Fans look on in excitement as the Rattlers rush the field before a home game.
Photo credit: Ahmon Lott

With the departure of athletic director Milton Overton, Florida A&M University (FAMU) Athletics has been left in a peculiar place. With the department having a reputation for underachieving, questions of where the department is headed, now that Overton has moved on to Kennesaw State University (KSU), have arisen.

On the brink of announcing the financial plan for the new all-sports facility, Overton accepted the same role as athletic director at KSU.

In an interview with the Tallahassee Democrat this past October, Overton said he was leaving to get closer to his family.

“My dad passed away two months ago," Overton said. "It really changes your life perspective. I realized I really need get closer to my kids.”

In recent years the school’s athletic program has been known for underachieving compared to their Mid-Eastern Athletic Conference (MEAC) counterparts.

Football and basketball are the most profitable programs on FAMU’s campus, but have yet to determine a consistent formula to win. The football program has managed to only win 45 percent of their games over the past 10 seasons, while the men's basketball program has not won a conference title or made an NCAA tournament appearance since 2007.

Vaughn Wilson, assistant athletic director and head of sports information was honest about the current climate of FAMU’s athletic programs.

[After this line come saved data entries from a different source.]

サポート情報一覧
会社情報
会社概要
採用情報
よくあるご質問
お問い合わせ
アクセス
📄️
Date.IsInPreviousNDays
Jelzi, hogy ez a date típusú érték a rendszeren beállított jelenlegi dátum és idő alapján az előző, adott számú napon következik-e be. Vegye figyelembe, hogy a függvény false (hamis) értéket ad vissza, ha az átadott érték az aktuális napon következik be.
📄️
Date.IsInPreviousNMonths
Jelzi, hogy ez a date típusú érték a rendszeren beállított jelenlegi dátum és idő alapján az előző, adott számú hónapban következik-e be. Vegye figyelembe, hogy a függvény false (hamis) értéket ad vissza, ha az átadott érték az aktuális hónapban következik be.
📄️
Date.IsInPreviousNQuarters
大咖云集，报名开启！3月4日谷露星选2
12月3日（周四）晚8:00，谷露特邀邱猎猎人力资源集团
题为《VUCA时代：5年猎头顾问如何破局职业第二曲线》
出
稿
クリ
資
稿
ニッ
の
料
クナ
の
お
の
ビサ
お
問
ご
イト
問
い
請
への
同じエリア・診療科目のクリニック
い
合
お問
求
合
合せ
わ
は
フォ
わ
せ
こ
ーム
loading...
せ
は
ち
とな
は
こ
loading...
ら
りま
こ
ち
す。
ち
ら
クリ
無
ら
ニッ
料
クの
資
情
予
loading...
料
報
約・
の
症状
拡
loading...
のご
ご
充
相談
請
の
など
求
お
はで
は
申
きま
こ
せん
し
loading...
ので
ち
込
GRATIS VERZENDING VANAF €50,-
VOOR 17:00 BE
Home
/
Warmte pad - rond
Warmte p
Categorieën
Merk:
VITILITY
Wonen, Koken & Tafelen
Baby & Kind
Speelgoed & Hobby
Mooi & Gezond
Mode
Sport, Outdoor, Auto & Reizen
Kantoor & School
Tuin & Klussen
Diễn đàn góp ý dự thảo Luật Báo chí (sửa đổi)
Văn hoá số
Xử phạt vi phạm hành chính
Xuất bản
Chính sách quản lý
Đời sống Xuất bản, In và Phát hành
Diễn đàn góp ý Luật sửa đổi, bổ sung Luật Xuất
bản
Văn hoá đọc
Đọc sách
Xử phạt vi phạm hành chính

"Historical data will show our struggles, academic sanctions, and post-season bans which all hurt recruiting,” Wilson said.

Despite the unfortunate circumstances of many athletic programs on campus, analyzing the numbers reveals that the narrative of underperformance does not apply to every program.

FAMU’s cross country team just won its sixth consecutive conference title in Oct., while the softball program won its fourth straight conference championship this past year. In addition, the baseball team has asserted themselves, not only within the conference, but on a national level as a talented well coached team. Led by head coach Jamie Shoupe, the Rattlers’ baseball team won the MEAC championship in 2015, earning division titles in consecutive years for the first time in school history.

FAMU is taking the necessary steps to improve the culture, such as hiring John Eason as the interim athletic director and Robert McCullum as the new head basketball coach.

Eason is a graduate and former player at FAMU and brings over 20 years of experience to the table.

McCullum is a former assistant coach at the University of Oregon, and brings years of knowledge to the program.

"It's very challenging, but I am confident we can get the job done,” McCullum said.

“It won't happen overnight, but given time, we will make progress."  

With his adoption of a balanced athletic department budget, Eason has something to be optimistic about. The budget was last balanced over 10 years ago. Overton was also responsible for creating “The Investing with Champions” campaign which grossed over $750,000 of revenue for the school.

Eason also inherited the plans for the new all-sports facility. The building is expected to cost around $9 million featuring three different levels, adding 2,000 end zone club seats for home games and providing classrooms for the use of the university.

The building will serve as an immediate facelift for the athletic department, equipping them with an elite asset for recruiting. For the Rattlers, their main goal is to attract premiere athletes and scholars. In order to do so they have to provide them with the necessary resources of a Division I program.

The blueprint has been drawn for a successful future, it is now up to administration, coaches and players to create an infectious winning culture that will set FAMU up for years to come.